2024.04.24
# 人工知能

会話形式でさまざまな情報を提供する「チャットボット」…千葉県柏市の「悩み相談AIチャットシステム」が成功した理由

普及を続けるチャットボット

AI技術の進化により、会話形式でさまざまな情報を提供してくれるアプリケーション、いわゆる「チャットボット」がさまざまな企業や組織のウェブサイト上で見られるようになった。たとえば最近も、千葉県柏市が「悩み相談AIチャットシステム」を開始したというニュースがあった。これは昨年行われた実証実験を経て、今年4月1日から正式リリースされたもので、柏市の発表によれば「自治体では全国初の取り組み」とのこと。実際にアクセスしてみると(「柏市地域生活支援センター(福祉の総合相談窓口)」のホームページから利用可能)、「あかり」さんという女性に擬人化されたチャットボットと会話することができた。

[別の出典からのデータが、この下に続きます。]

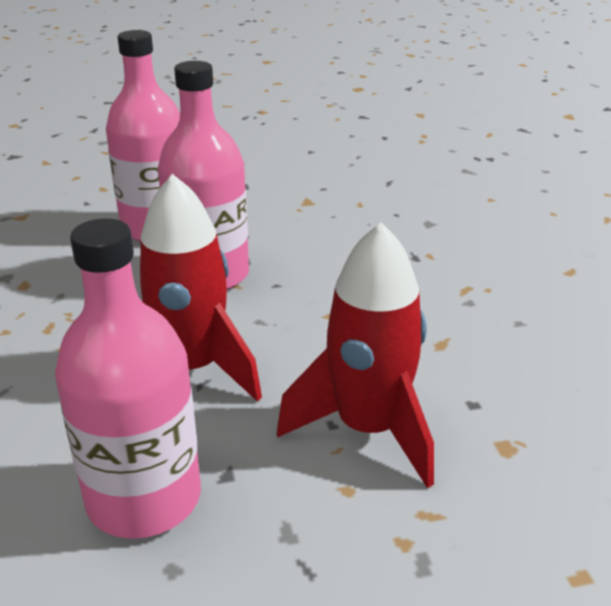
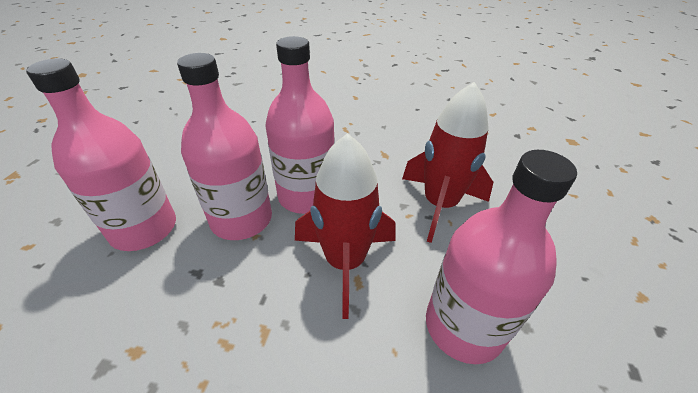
camera: 65 degrees left, 10 degrees up
(284, 304) = (306, 196): none -> pink bottle

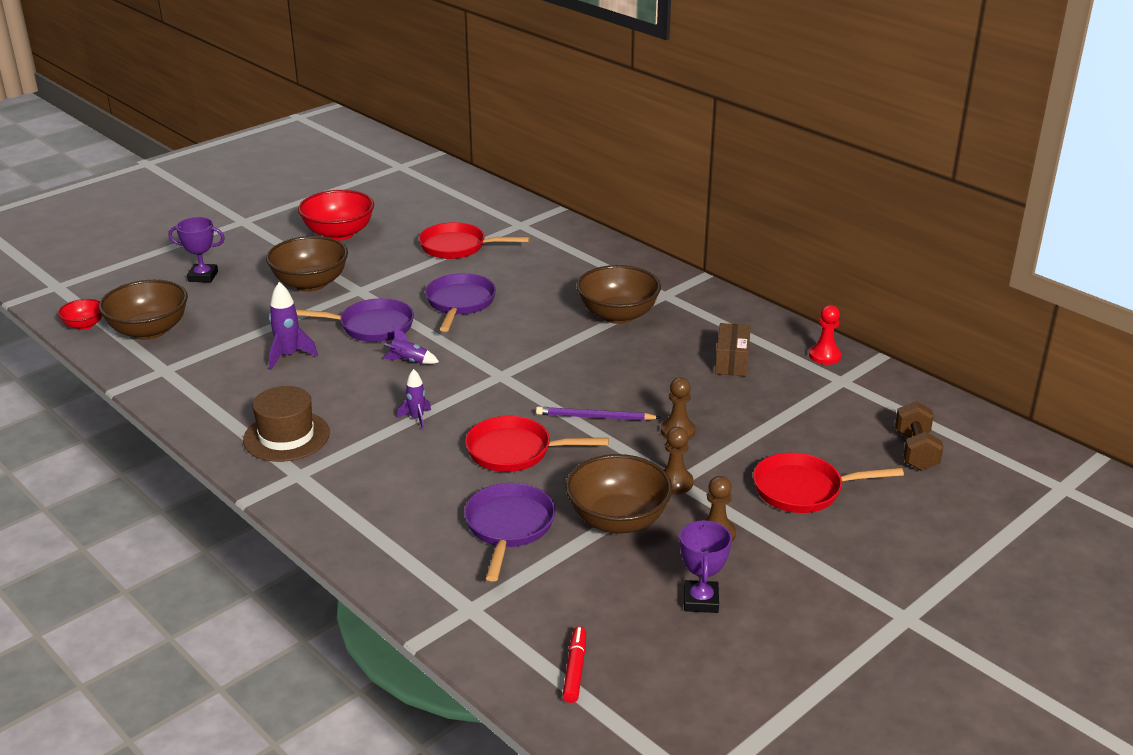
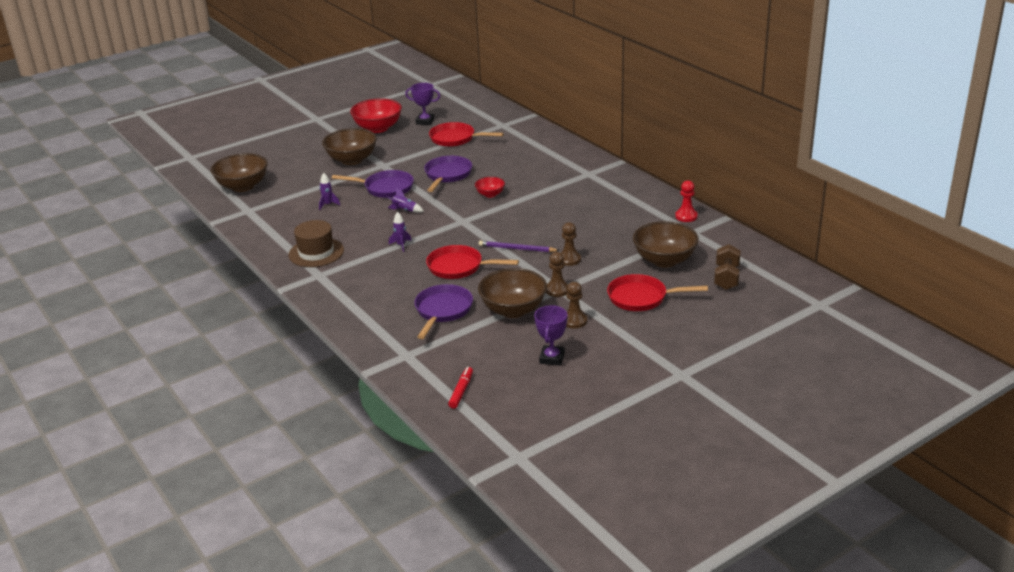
camera: 10 degrees right, 0 degrees up
(84, 325) = (203, 182): red bowl -> red bowl (490, 194)
(203, 276) = (283, 153): purple trophy -> purple trophy (425, 121)
(289, 356) = (328, 204): purple rocket -> purple rocket, size x0.65
(618, 315) = (552, 186): brown bowl -> brown bowl (664, 260)
(732, 361) = (620, 217): brown box -> none

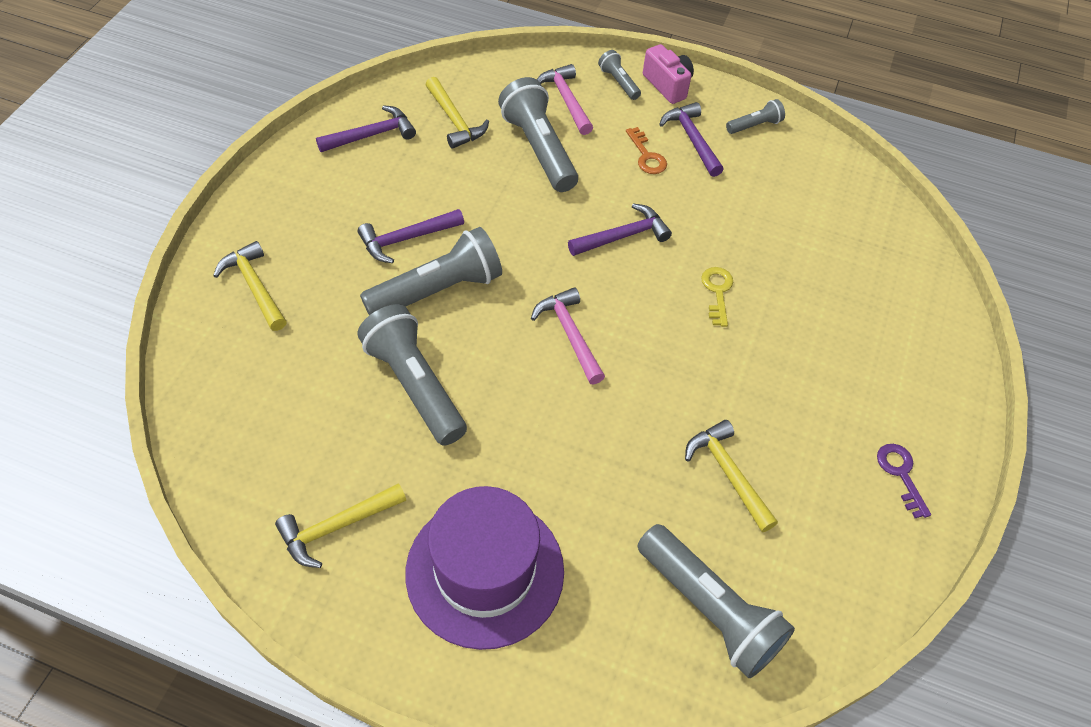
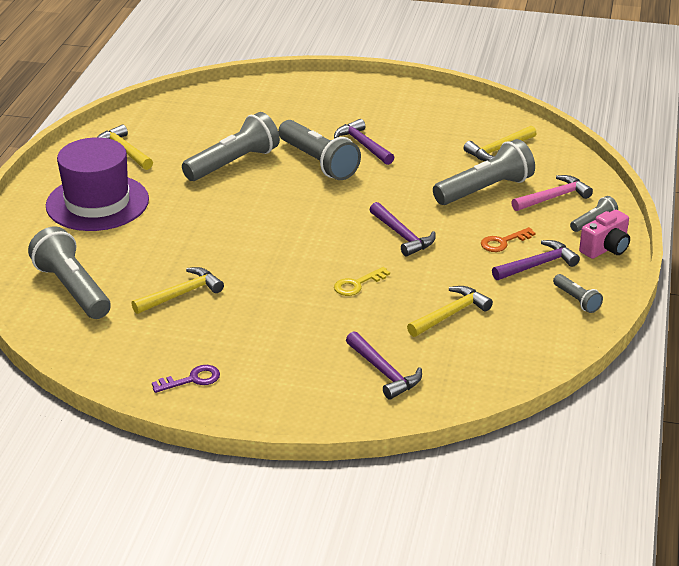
camera: 85 degrees right, 20 degrees down
(255, 286) = (300, 98): yellow hammer -> yellow hammer (450, 314)
(372, 135) = (463, 118): purple hammer -> purple hammer (384, 372)
(570, 334) = (293, 219): pink hammer -> none
(709, 610) = (73, 289): grey flashlight -> grey flashlight turned 105 degrees clockwise
(717, 292) = (357, 284): yellow key -> yellow key turned 150 degrees clockwise

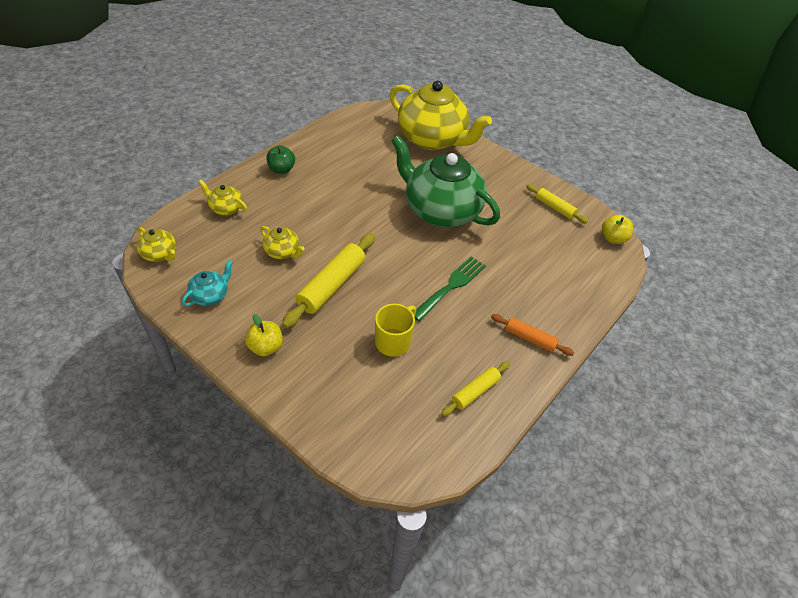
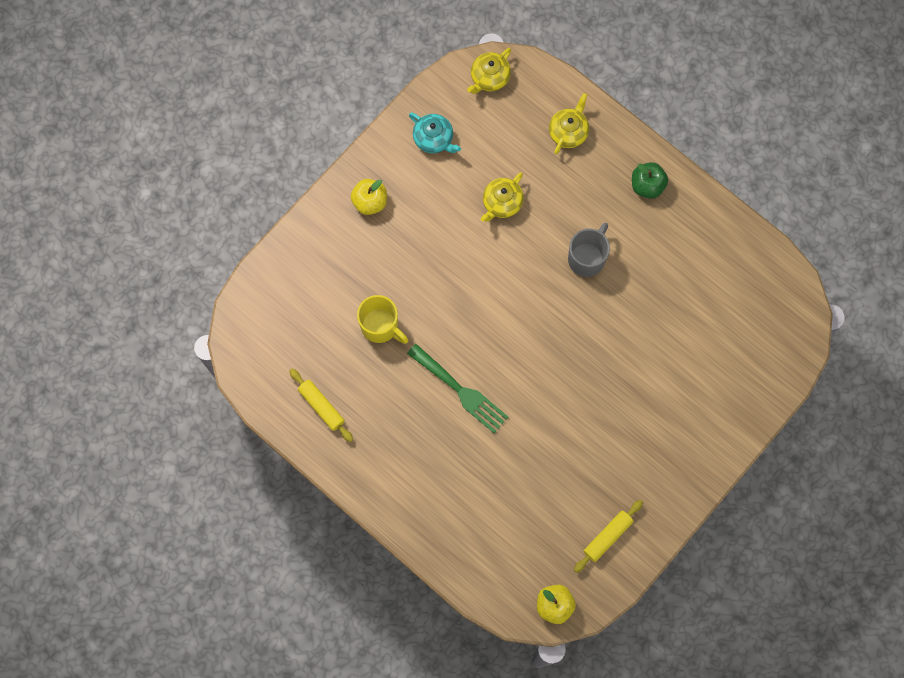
camera: 95 degrees right, 25 degrees up
(332, 285) = (454, 260): yellow rolling pin -> none
(337, 204) = (587, 258): none -> grey mug
(432, 139) = (739, 380): yellow teapot -> none
(441, 210) = (588, 385): green teapot -> none
(530, 338) = (389, 472): orange rolling pin -> none

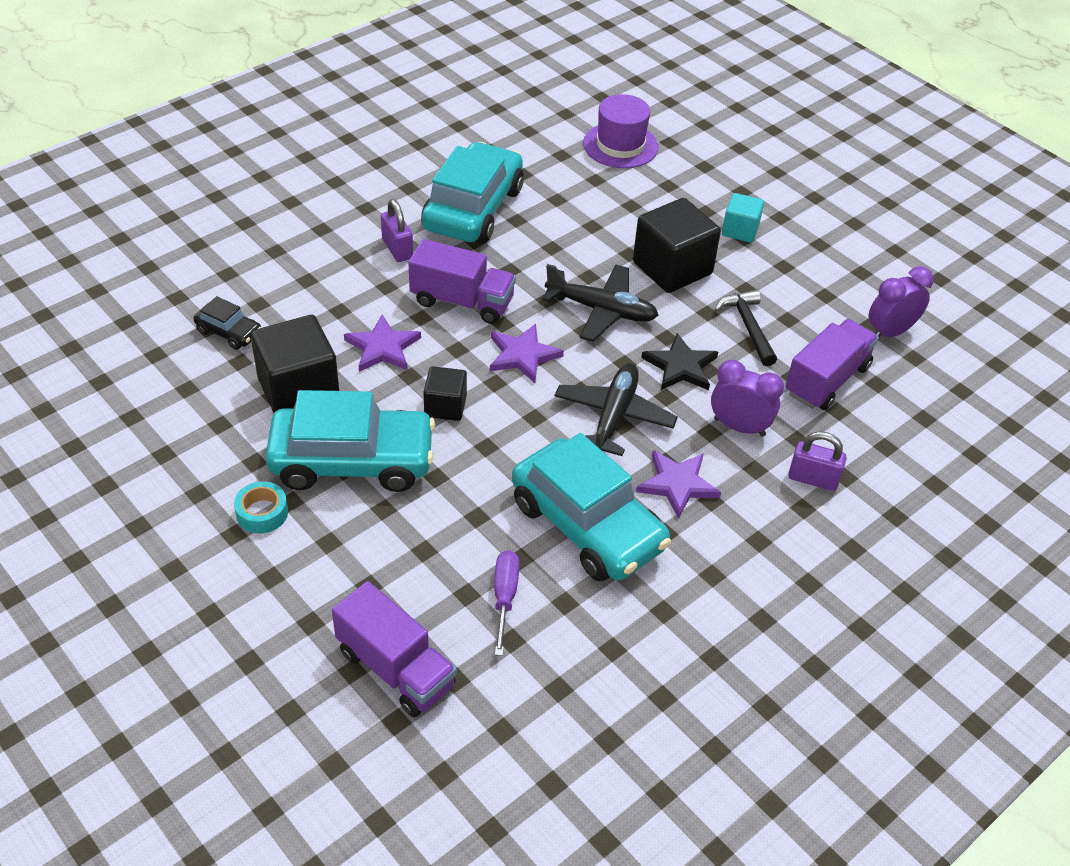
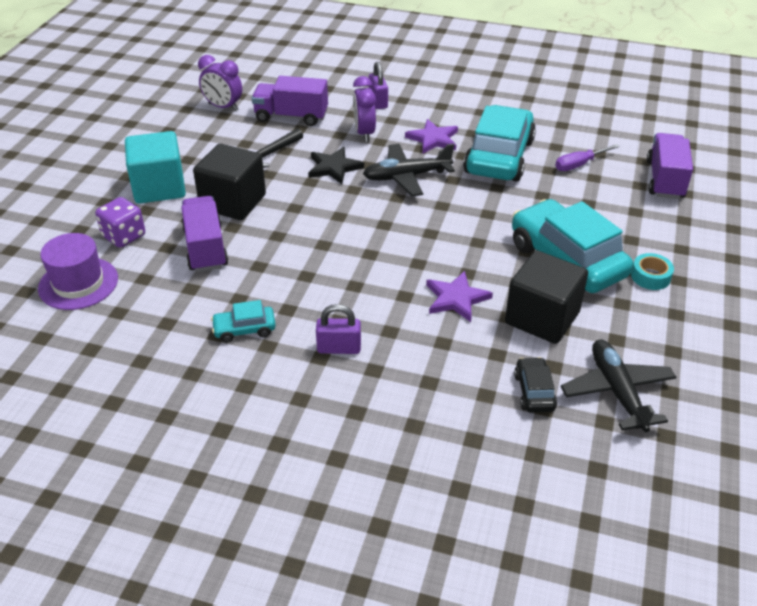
camera: 120 degrees left, 5 degrees down
(397, 249) = (339, 348): purple padlock -> purple padlock turned 60 degrees clockwise
(445, 406) = (476, 244): black cube -> none
(462, 301) = (366, 283): purple truck -> purple truck (205, 248)
(473, 209) = (244, 329): turquoise car -> turquoise car, size x0.45
(523, 355) = (392, 232): purple star -> none
(602, 310) = (310, 216): black plane -> black plane (617, 391)
(671, 186) = (124, 236): none -> purple dice
(740, 230) = (159, 187): turquoise cube -> turquoise cube, size x1.79

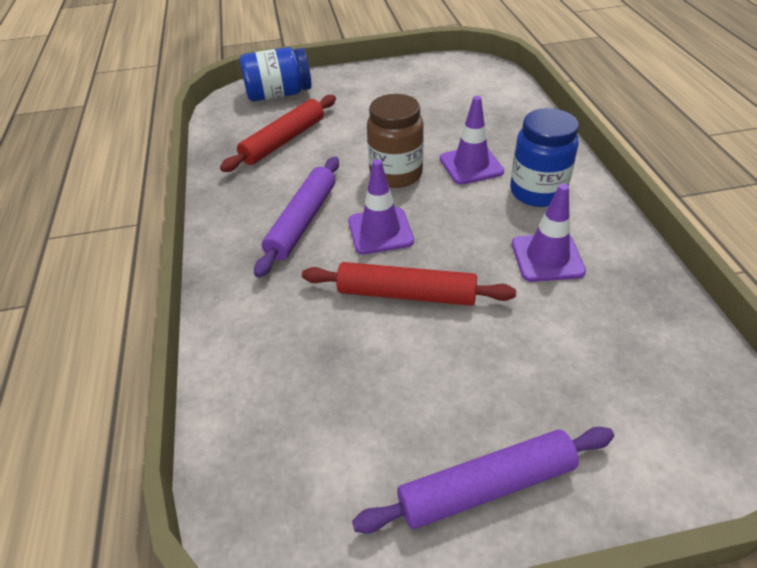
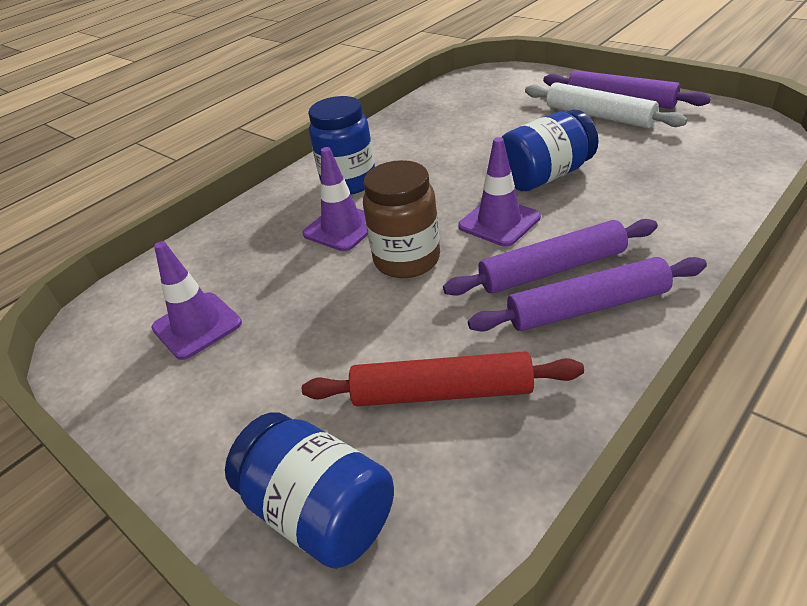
camera: 125 degrees left, 5 degrees down
(257, 213) = (587, 307): none -> purple rolling pin
(406, 294) = (545, 176): red rolling pin -> blue jar
(469, 427) = (599, 116): none -> white rolling pin
(547, 257) = (427, 149): purple traffic cone -> purple traffic cone (197, 325)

柏市がリリースした「悩み相談AIチャットシステム」と筆者が会話してみた結果

「悩み相談」をする場所ということで、老後の生活が不安だと相談してみたところ、自然なやり取りで会話を続けることができた。会話内容は公認心理師が監修しているとのことで、筆者が試してみた限り、おかしな反応が返って来る様子は見られなかった。実際に昨年行われた実証実験では、平均満足度が82.5%、リピート率は31%に達したと発表されている。質問の内訳も「健康・メンタル」が20.8%、「恋愛・性」が20.3%、「学校・いじめ」が15.1%などと幅広く、悩みの相談相手という役割を十分に果たしていると言えるだろう。

 

こうしたチャットボットを導入する主な目的として、顧客・住民対応の効率化(24時間365日対応でき、顧客からの問い合わせに迅速に対応することも可能になる)、業務の効率化(定型的な業務を自動化することで、従業員や職員の負担を軽減したり、コストを削減したりすることが可能になる)、顧客満足度の向上(顧客や住民からの問い合わせに迅速かつ丁寧に回答することで、満足度を向上させることができる)などが挙げられる。柏市の例では、まさにこの最後の目的が達成されているわけだ。

ただ柏市の例が全国どこでも、また他の業界や分野でも再現できるかというと、そうとも限らないようだ。ドレスデン工科大学の研究者らが、気になる研究結果を発表している。人間らしく感じられないチャットボットは、会話相手の人間を満足させるどころか、逆に怒らせてしまう可能性があるというのだ。